The Bank Reconciliation Process

 
 

The Reconciliation Process

All you are really doing in the bank reconciliation is explaining the differences between the bank balance on the statement and the bank balance in your ledger. As discussed above, there may be valid reasons why there are differences. They are called timing differences. You know, for example, that outstanding checks and deposits will be reflected by the bank in the next period.

Before you begin the reconciliation process, you must make sure that all other items that have correctly gone through your bank account have been accounted for in the general journal. There are two ways you can do this. You can tick off or highlight each entry in the general ledger that matches with an item on the bank statement. In accounting circles, this is called "ticking and bopping." (Don't ask why. I didn't invent the terminology!)

A more efficient method is to perform a test reconciliation. You can look at your bank statement for the last few days of the year and see if you can identify checks or deposits that appear in your general journal but which don't appear on your statement. For example, if you wrote a batch of checks on October 31st and mailed them that day, you can bet that they will not appear on your October bank statement. There simply was not enough time for the check to have been delivered to your supplier, deposited by your supplier, and cleared through the bank's clearing system. In a test reconciliation, you would use these items that you know about to see if you can reconcile by including them in the calculation. If not, it's time to go back to ticking and bopping.

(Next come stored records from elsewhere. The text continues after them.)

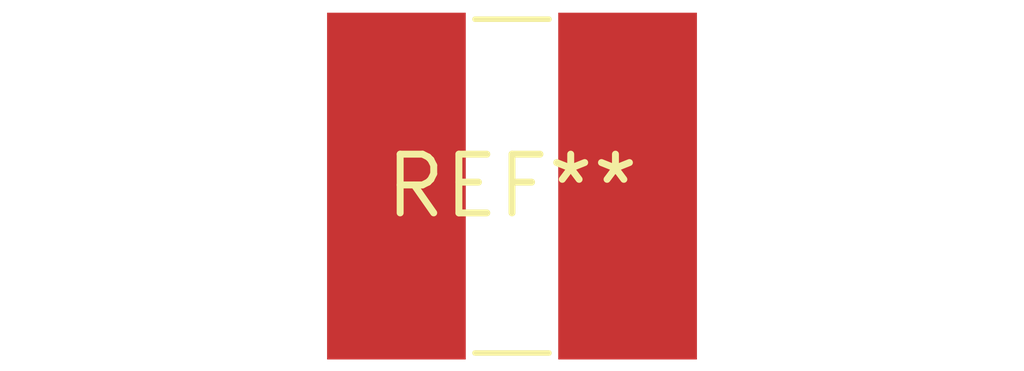
<source format=kicad_pcb>
(kicad_pcb (version 20240108) (generator pcbnew)

  (general
    (thickness 1.6)
  )

  (paper "A4")
  (layers
    (0 "F.Cu" signal)
    (31 "B.Cu" signal)
    (32 "B.Adhes" user "B.Adhesive")
    (33 "F.Adhes" user "F.Adhesive")
    (34 "B.Paste" user)
    (35 "F.Paste" user)
    (36 "B.SilkS" user "B.Silkscreen")
    (37 "F.SilkS" user "F.Silkscreen")
    (38 "B.Mask" user)
    (39 "F.Mask" user)
    (40 "Dwgs.User" user "User.Drawings")
    (41 "Cmts.User" user "User.Comments")
    (42 "Eco1.User" user "User.Eco1")
    (43 "Eco2.User" user "User.Eco2")
    (44 "Edge.Cuts" user)
    (45 "Margin" user)
    (46 "B.CrtYd" user "B.Courtyard")
    (47 "F.CrtYd" user "F.Courtyard")
    (48 "B.Fab" user)
    (49 "F.Fab" user)
    (50 "User.1" user)
    (51 "User.2" user)
    (52 "User.3" user)
    (53 "User.4" user)
    (54 "User.5" user)
    (55 "User.6" user)
    (56 "User.7" user)
    (57 "User.8" user)
    (58 "User.9" user)
  )

  (setup
    (pad_to_mask_clearance 0)
    (pcbplotparams
      (layerselection 0x00010fc_ffffffff)
      (plot_on_all_layers_selection 0x0000000_00000000)
      (disableapertmacros false)
      (usegerberextensions false)
      (usegerberattributes false)
      (usegerberadvancedattributes false)
      (creategerberjobfile false)
      (dashed_line_dash_ratio 12.000000)
      (dashed_line_gap_ratio 3.000000)
      (svgprecision 4)
      (plotframeref false)
      (viasonmask false)
      (mode 1)
      (useauxorigin false)
      (hpglpennumber 1)
      (hpglpenspeed 20)
      (hpglpendiameter 15.000000)
      (dxfpolygonmode false)
      (dxfimperialunits false)
      (dxfusepcbnewfont false)
      (psnegative false)
      (psa4output false)
      (plotreference false)
      (plotvalue false)
      (plotinvisibletext false)
      (sketchpadsonfab false)
      (subtractmaskfromsilk false)
      (outputformat 1)
      (mirror false)
      (drillshape 1)
      (scaleselection 1)
      (outputdirectory "")
    )
  )

  (net 0 "")

  (footprint "L_Ferrocore_DLG-0705" (layer "F.Cu") (at 0 0))

)

</source>
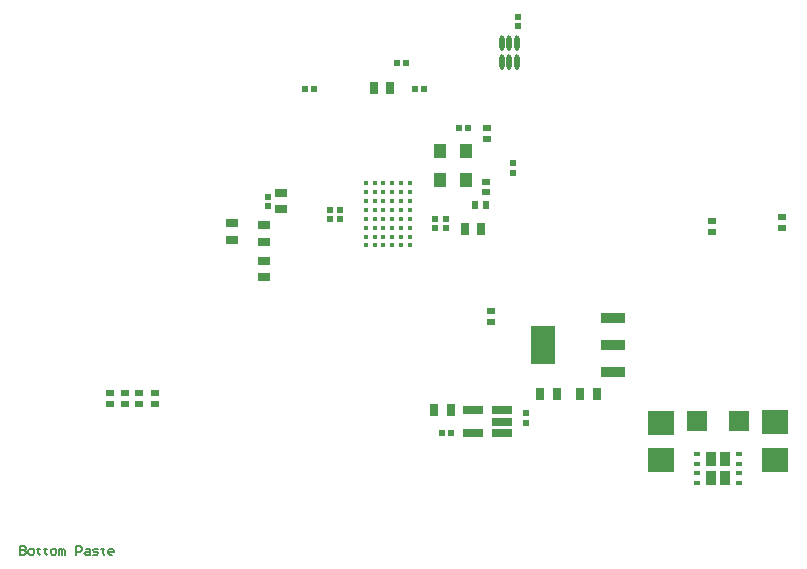
<source format=gbp>
%FSTAX25Y25*%
%MOIN*%
G70*
G01*
G75*
G04 Layer_Color=128*
%ADD10O,0.07087X0.01181*%
%ADD11O,0.01181X0.07087*%
%ADD12O,0.07284X0.01378*%
%ADD13R,0.08071X0.02756*%
%ADD14R,0.01772X0.02165*%
%ADD15R,0.03150X0.03150*%
%ADD16R,0.01575X0.02559*%
%ADD17R,0.02992X0.06299*%
%ADD18R,0.04528X0.06693*%
%ADD19R,0.02165X0.01772*%
%ADD20R,0.02756X0.03543*%
%ADD21R,0.03543X0.02756*%
%ADD22R,0.02047X0.02047*%
%ADD23R,0.02047X0.02047*%
%ADD24C,0.01000*%
%ADD25C,0.00700*%
%ADD26C,0.03000*%
%ADD27C,0.00591*%
%ADD28C,0.00669*%
%ADD29C,0.00500*%
%ADD30C,0.02000*%
%ADD31C,0.06000*%
%ADD32O,0.15748X0.07874*%
%ADD33O,0.07874X0.15748*%
%ADD34O,0.07874X0.17716*%
%ADD35R,0.05906X0.05906*%
%ADD36C,0.05906*%
%ADD37R,0.05906X0.05906*%
%ADD38P,0.06711X8X112.5*%
%ADD39O,0.05600X0.11200*%
%ADD40C,0.12600*%
%ADD41C,0.01969*%
%ADD42C,0.01600*%
%ADD43C,0.02800*%
%ADD44C,0.01595*%
%ADD45C,0.05000*%
%ADD46C,0.04000*%
%ADD47R,0.70200X0.25400*%
%ADD48C,0.07550*%
%ADD49O,0.15811X0.07937*%
%ADD50O,0.07937X0.15811*%
%ADD51O,0.07937X0.17779*%
%ADD52C,0.07543*%
G04:AMPARAMS|DCode=53|XSize=95.433mil|YSize=95.433mil|CornerRadius=0mil|HoleSize=0mil|Usage=FLASHONLY|Rotation=0.000|XOffset=0mil|YOffset=0mil|HoleType=Round|Shape=Relief|Width=10mil|Gap=10mil|Entries=4|*
%AMTHD53*
7,0,0,0.09543,0.07543,0.01000,45*
%
%ADD53THD53*%
%ADD54C,0.07800*%
%ADD55C,0.07400*%
%ADD56C,0.16600*%
G04:AMPARAMS|DCode=57|XSize=95.5mil|YSize=95.5mil|CornerRadius=0mil|HoleSize=0mil|Usage=FLASHONLY|Rotation=0.000|XOffset=0mil|YOffset=0mil|HoleType=Round|Shape=Relief|Width=10mil|Gap=10mil|Entries=4|*
%AMTHD57*
7,0,0,0.09550,0.07550,0.01000,45*
%
%ADD57THD57*%
G04:AMPARAMS|DCode=58|XSize=70mil|YSize=70mil|CornerRadius=0mil|HoleSize=0mil|Usage=FLASHONLY|Rotation=0.000|XOffset=0mil|YOffset=0mil|HoleType=Round|Shape=Relief|Width=10mil|Gap=10mil|Entries=4|*
%AMTHD58*
7,0,0,0.07000,0.05000,0.01000,45*
%
%ADD58THD58*%
%ADD59C,0.05600*%
%ADD60C,0.06800*%
%AMTHOVALD61*
21,1,0.07874,0.09937,0,0,180.0*
1,1,0.09937,0.03937,0.00000*
1,1,0.09937,-0.03937,0.00000*
21,0,0.07874,0.07937,0,0,180.0*
1,0,0.07937,0.03937,0.00000*
1,0,0.07937,-0.03937,0.00000*
4,0,4,0.03583,0.00354,0.07097,0.03867,0.07804,0.03160,0.04291,-0.00354,0.03583,0.00354,0.0*
4,0,4,-0.04291,0.00354,-0.07804,-0.03160,-0.07097,-0.03867,-0.03583,-0.00354,-0.04291,0.00354,0.0*
4,0,4,0.04291,0.00354,0.07804,-0.03160,0.07097,-0.03867,0.03583,-0.00354,0.04291,0.00354,0.0*
4,0,4,-0.03583,0.00354,-0.07097,0.03867,-0.07804,0.03160,-0.04291,-0.00354,-0.03583,0.00354,0.0*
%
%ADD61THOVALD61*%

%AMTHOVALD62*
21,1,0.07874,0.09937,0,0,270.0*
1,1,0.09937,0.00000,0.03937*
1,1,0.09937,0.00000,-0.03937*
21,0,0.07874,0.07937,0,0,270.0*
1,0,0.07937,0.00000,0.03937*
1,0,0.07937,0.00000,-0.03937*
4,0,4,-0.00354,0.03583,-0.03867,0.07097,-0.03160,0.07804,0.00354,0.04291,-0.00354,0.03583,0.0*
4,0,4,-0.00354,-0.04291,0.03160,-0.07804,0.03867,-0.07097,0.00354,-0.03583,-0.00354,-0.04291,0.0*
4,0,4,-0.00354,0.04291,0.03160,0.07804,0.03867,0.07097,0.00354,0.03583,-0.00354,0.04291,0.0*
4,0,4,-0.00354,-0.03583,-0.03867,-0.07097,-0.03160,-0.07804,0.00354,-0.04291,-0.00354,-0.03583,0.0*
%
%ADD62THOVALD62*%

G04:AMPARAMS|DCode=63|XSize=98mil|YSize=98mil|CornerRadius=0mil|HoleSize=0mil|Usage=FLASHONLY|Rotation=0.000|XOffset=0mil|YOffset=0mil|HoleType=Round|Shape=Relief|Width=10mil|Gap=10mil|Entries=4|*
%AMTHD63*
7,0,0,0.09800,0.07800,0.01000,45*
%
%ADD63THD63*%
G04:AMPARAMS|DCode=64|XSize=94mil|YSize=94mil|CornerRadius=0mil|HoleSize=0mil|Usage=FLASHONLY|Rotation=0.000|XOffset=0mil|YOffset=0mil|HoleType=Round|Shape=Relief|Width=10mil|Gap=10mil|Entries=4|*
%AMTHD64*
7,0,0,0.09400,0.07400,0.01000,45*
%
%ADD64THD64*%
G04:AMPARAMS|DCode=65|XSize=76mil|YSize=76mil|CornerRadius=0mil|HoleSize=0mil|Usage=FLASHONLY|Rotation=0.000|XOffset=0mil|YOffset=0mil|HoleType=Round|Shape=Relief|Width=10mil|Gap=10mil|Entries=4|*
%AMTHD65*
7,0,0,0.07600,0.05600,0.01000,45*
%
%ADD65THD65*%
G04:AMPARAMS|DCode=66|XSize=88mil|YSize=88mil|CornerRadius=0mil|HoleSize=0mil|Usage=FLASHONLY|Rotation=0.000|XOffset=0mil|YOffset=0mil|HoleType=Round|Shape=Relief|Width=10mil|Gap=10mil|Entries=4|*
%AMTHD66*
7,0,0,0.08800,0.06800,0.01000,45*
%
%ADD66THD66*%
%ADD67O,0.01378X0.04724*%
%ADD68R,0.07480X0.03150*%
%ADD69R,0.07480X0.12205*%
%ADD70R,0.06299X0.02559*%
%ADD71R,0.08661X0.11811*%
%ADD72R,0.01969X0.01181*%
%ADD73C,0.01181*%
%ADD74R,0.03543X0.04724*%
%ADD75R,0.06693X0.06614*%
%ADD76R,0.08661X0.07874*%
%ADD77C,0.05000*%
%ADD78C,0.01300*%
%ADD79C,0.01500*%
%ADD80R,0.29232X0.31693*%
%ADD81C,0.02362*%
%ADD82C,0.00984*%
%ADD83C,0.02165*%
%ADD84C,0.00787*%
%ADD85C,0.00600*%
%ADD86C,0.01200*%
%ADD87C,0.00400*%
%ADD88C,0.00394*%
%ADD89R,0.03937X0.02953*%
%ADD90O,0.07487X0.01581*%
%ADD91O,0.01581X0.07487*%
%ADD92O,0.07684X0.01778*%
%ADD93R,0.08471X0.03156*%
%ADD94R,0.02172X0.02565*%
%ADD95R,0.03550X0.03550*%
%ADD96R,0.01975X0.02959*%
%ADD97R,0.03392X0.06699*%
%ADD98R,0.04928X0.07093*%
%ADD99R,0.02565X0.02172*%
%ADD100R,0.03156X0.03943*%
%ADD101R,0.03943X0.03156*%
%ADD102R,0.02447X0.02447*%
%ADD103R,0.02447X0.02447*%
%ADD104O,0.07287X0.01381*%
%ADD105O,0.01381X0.07287*%
%ADD106O,0.07484X0.01578*%
%ADD107R,0.08271X0.02956*%
%ADD108R,0.01972X0.02365*%
%ADD109R,0.03350X0.03350*%
%ADD110R,0.01775X0.02759*%
%ADD111R,0.03192X0.06499*%
%ADD112R,0.04728X0.06893*%
%ADD113R,0.02365X0.01972*%
%ADD114R,0.02956X0.03743*%
%ADD115R,0.03743X0.02956*%
%ADD116R,0.02247X0.02247*%
%ADD117R,0.02247X0.02247*%
%ADD118C,0.06200*%
%ADD119O,0.15948X0.08074*%
%ADD120O,0.08074X0.15948*%
%ADD121O,0.08074X0.17916*%
%ADD122R,0.06106X0.06106*%
%ADD123C,0.06106*%
%ADD124R,0.06106X0.06106*%
%ADD125P,0.06927X8X112.5*%
%ADD126O,0.05800X0.11400*%
%ADD127C,0.12800*%
%ADD128C,0.02169*%
%ADD129C,0.01800*%
%ADD130C,0.03000*%
%ADD131C,0.05200*%
%ADD132O,0.01578X0.04924*%
%ADD133R,0.07680X0.03350*%
%ADD134R,0.07680X0.12405*%
%ADD135R,0.06499X0.02759*%
%ADD136R,0.09061X0.12211*%
%ADD137R,0.02369X0.01581*%
%ADD138C,0.01381*%
%ADD139R,0.03743X0.04924*%
%ADD140R,0.06893X0.06814*%
%ADD141R,0.08861X0.08074*%
%ADD142R,0.01969X0.01181*%
%ADD143R,0.03347X0.04921*%
%ADD144O,0.01778X0.05124*%
%ADD145R,0.07880X0.03550*%
%ADD146R,0.07880X0.12605*%
%ADD147R,0.06699X0.02959*%
%ADD148C,0.01581*%
%ADD149R,0.03943X0.05124*%
%ADD150R,0.07093X0.07014*%
%ADD151R,0.09061X0.08274*%
D29*
X01Y0094768D02*
Y0091969D01*
X01014D01*
X0101866Y0092435D01*
Y0092901D01*
X01014Y0093368D01*
X01D01*
X01014D01*
X0101866Y0093835D01*
Y0094301D01*
X01014Y0094768D01*
X01D01*
X0103266Y0091969D02*
X0104199D01*
X0104665Y0092435D01*
Y0093368D01*
X0104199Y0093835D01*
X0103266D01*
X0102799Y0093368D01*
Y0092435D01*
X0103266Y0091969D01*
X0106065Y0094301D02*
Y0093835D01*
X0105598D01*
X0106531D01*
X0106065D01*
Y0092435D01*
X0106531Y0091969D01*
X0108397Y0094301D02*
Y0093835D01*
X0107931D01*
X0108864D01*
X0108397D01*
Y0092435D01*
X0108864Y0091969D01*
X011073D02*
X0111663D01*
X0112129Y0092435D01*
Y0093368D01*
X0111663Y0093835D01*
X011073D01*
X0110263Y0093368D01*
Y0092435D01*
X011073Y0091969D01*
X0113062D02*
Y0093835D01*
X0113529D01*
X0113996Y0093368D01*
Y0091969D01*
Y0093368D01*
X0114462Y0093835D01*
X0114928Y0093368D01*
Y0091969D01*
X0118661D02*
Y0094768D01*
X012006D01*
X0120527Y0094301D01*
Y0093368D01*
X012006Y0092901D01*
X0118661D01*
X0121926Y0093835D02*
X0122859D01*
X0123326Y0093368D01*
Y0091969D01*
X0121926D01*
X012146Y0092435D01*
X0121926Y0092901D01*
X0123326D01*
X0124259Y0091969D02*
X0125658D01*
X0126125Y0092435D01*
X0125658Y0092901D01*
X0124725D01*
X0124259Y0093368D01*
X0124725Y0093835D01*
X0126125D01*
X0127524Y0094301D02*
Y0093835D01*
X0127058D01*
X0127991D01*
X0127524D01*
Y0092435D01*
X0127991Y0091969D01*
X013079D02*
X0129857D01*
X0129391Y0092435D01*
Y0093368D01*
X0129857Y0093835D01*
X013079D01*
X0131256Y0093368D01*
Y0092901D01*
X0129391D01*
D94*
X0251728Y02084D02*
D03*
X0255272D02*
D03*
D99*
X0144882Y0142323D02*
D03*
Y0145866D02*
D03*
X02556Y0234072D02*
D03*
Y0230528D02*
D03*
X02555Y0212728D02*
D03*
Y0216272D02*
D03*
X02571Y0173072D02*
D03*
Y0169528D02*
D03*
X0353839Y0204527D02*
D03*
Y0200984D02*
D03*
X0330543Y0199515D02*
D03*
Y0203058D02*
D03*
X0129921Y0142323D02*
D03*
Y0145866D02*
D03*
X0135039Y0142323D02*
D03*
Y0145866D02*
D03*
X0139764Y0142323D02*
D03*
Y0145866D02*
D03*
D100*
X0273344Y01456D02*
D03*
X0278856D02*
D03*
X0238044Y01402D02*
D03*
X0243556D02*
D03*
X0223456Y02474D02*
D03*
X0217944D02*
D03*
X0253756Y02005D02*
D03*
X0248244D02*
D03*
X0286744Y01456D02*
D03*
X0292256D02*
D03*
D101*
X01812Y0189956D02*
D03*
Y0184444D02*
D03*
Y0201756D02*
D03*
Y0196244D02*
D03*
X0187Y0207044D02*
D03*
Y0212556D02*
D03*
X01707Y0202456D02*
D03*
Y0196944D02*
D03*
D102*
X0243675Y01326D02*
D03*
X0240525D02*
D03*
X0249375Y02341D02*
D03*
X0246225D02*
D03*
X0234675Y02471D02*
D03*
X0231525D02*
D03*
X019485Y0247335D02*
D03*
X0198D02*
D03*
X0225625Y02558D02*
D03*
X0228775D02*
D03*
D103*
X02068Y0206875D02*
D03*
Y0203725D02*
D03*
X02385Y0203975D02*
D03*
Y0200825D02*
D03*
X0265945Y026811D02*
D03*
Y027126D02*
D03*
X02688Y0139075D02*
D03*
Y0135925D02*
D03*
X02642Y0219325D02*
D03*
Y0222475D02*
D03*
X01827Y0211275D02*
D03*
Y0208125D02*
D03*
X0242Y0203975D02*
D03*
Y0200825D02*
D03*
X02033Y0206875D02*
D03*
Y0203725D02*
D03*
D142*
X033959Y0125422D02*
D03*
X0339586Y0122272D02*
D03*
X0339586Y0119127D02*
D03*
X033959Y0115979D02*
D03*
X032581Y0115978D02*
D03*
X0325813Y0119127D02*
D03*
X0325813Y0122272D02*
D03*
X032581Y0125422D02*
D03*
D143*
X0330438Y0117652D02*
D03*
X0334964Y0117649D02*
D03*
X0334964Y0123751D02*
D03*
X0330436Y0123751D02*
D03*
D144*
X026565Y0256201D02*
D03*
X026309D02*
D03*
X0260531D02*
D03*
X026565Y02625D02*
D03*
X026309D02*
D03*
X0260531D02*
D03*
D145*
X0297714Y0170855D02*
D03*
Y01618D02*
D03*
Y0152745D02*
D03*
D146*
X0274486Y01618D02*
D03*
D147*
X0250879Y014004D02*
D03*
Y013256D02*
D03*
X0260721D02*
D03*
Y01363D02*
D03*
Y014004D02*
D03*
D148*
X0215265Y0195065D02*
D03*
X0218218D02*
D03*
X0221171D02*
D03*
X0224124D02*
D03*
X0227076D02*
D03*
X0230029D02*
D03*
X0215265Y0198018D02*
D03*
X0218218D02*
D03*
X0221171D02*
D03*
X0224124D02*
D03*
X0227076D02*
D03*
X0230029D02*
D03*
X0215265Y0200971D02*
D03*
X0218218D02*
D03*
X0221171D02*
D03*
X0224124D02*
D03*
X0227076D02*
D03*
X0230029D02*
D03*
X0215265Y0203924D02*
D03*
X0218218D02*
D03*
X0221171D02*
D03*
X0224124D02*
D03*
X0227076D02*
D03*
X0230029D02*
D03*
X0215265Y0206876D02*
D03*
X0218218D02*
D03*
X0221171D02*
D03*
X0224124D02*
D03*
X0227076D02*
D03*
X0230029D02*
D03*
X0215265Y0209829D02*
D03*
X0218218D02*
D03*
X0221171D02*
D03*
X0224124D02*
D03*
X0227076D02*
D03*
X0230029D02*
D03*
X0215265Y0212782D02*
D03*
X0218218D02*
D03*
X0221171D02*
D03*
X0224124D02*
D03*
X0227076D02*
D03*
X0230029D02*
D03*
X0215265Y0215735D02*
D03*
X0218218D02*
D03*
X0221171D02*
D03*
X0224124D02*
D03*
X0227076D02*
D03*
X0230029D02*
D03*
D149*
X0239969Y0216779D02*
D03*
Y0226621D02*
D03*
X0248631Y0216779D02*
D03*
Y0226621D02*
D03*
D150*
X0325553Y01366D02*
D03*
X0339647D02*
D03*
D151*
X03516Y0136199D02*
D03*
Y0123601D02*
D03*
X03138Y0135999D02*
D03*
Y0123401D02*
D03*
M02*

</source>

The format of a bank reconciliation is somewhat standard. Many bank statements will also have a reconciliation process on the back.

Notice the balance from the bank statement and tries to get to the balance in the ledger. You would first subtract the outstanding checks (because they are already subtracted in your ledger), then add on the outstanding deposits (because they are included in your ledger). You then add or subtract any bank errors that you now know are going to be fixed by the bank next month. This process should give you a balance that matches your ledger balance. If it doesn't, you have to go back to your ticking and bopping process to find out where you went wrong.

As long as you have been careful, you can ignore those items that are ticked off or highlighted. We know that these items match. It is only the items that are not highlighted that you need to examine.

There are two types of items that may not match off: those that are on the bank statement and not in the ledger, and those that are in the ledger and not on the bank statement.

Items on the bank statement that are not in the ledger

There will only ever be two categories of these entries: bank errors and bank entries that have not yet been accounted for. Bank errors will appear as a reconciling item on your bank reconciliation. Bank entries that you have not accounted for should be accounted for, and they can then be ticked off or highlighted with the corresponding bank statement entry. There should be no other items that are on your bank statement that are not in your ledger.

Items in your ledger that are not on your bank statement

There will only ever be two categories of these entries: bookkeeping errors and outstanding items (checks and deposits). You must correct bookkeeping errors before you start the reconciliation process. Outstanding items are accounted for in the reconciliation process.

What Happens If I Still Can't Reconcile?

Curse. Throw the ledger across the room. Have six beers. All of these things may temporarily make you feel better - I have tried all of these remedies and more! - but in the end, you still have to reconcile. Go back to the main purpose of what you are doing. You are looking at two lists of numbers and showing what the differences are.